• **DATA UNDER STUDY**:
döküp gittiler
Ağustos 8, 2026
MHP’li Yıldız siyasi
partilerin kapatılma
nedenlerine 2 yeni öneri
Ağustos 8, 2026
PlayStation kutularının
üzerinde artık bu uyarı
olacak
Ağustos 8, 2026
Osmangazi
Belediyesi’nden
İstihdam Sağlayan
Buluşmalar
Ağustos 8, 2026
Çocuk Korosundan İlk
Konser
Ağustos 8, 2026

• **ACTIVITY**: Return the lines above word for word, each on its own line and in the same order.

• **ANSWER FOR THIS EXERCISE**:
döküp gittiler
Ağustos 8, 2026
MHP’li Yıldız siyasi
partilerin kapatılma
nedenlerine 2 yeni öneri
Ağustos 8, 2026
PlayStation kutularının
üzerinde artık bu uyarı
olacak
Ağustos 8, 2026
Osmangazi
Belediyesi’nden
İstihdam Sağlayan
Buluşmalar
Ağustos 8, 2026
Çocuk Korosundan İlk
Konser
Ağustos 8, 2026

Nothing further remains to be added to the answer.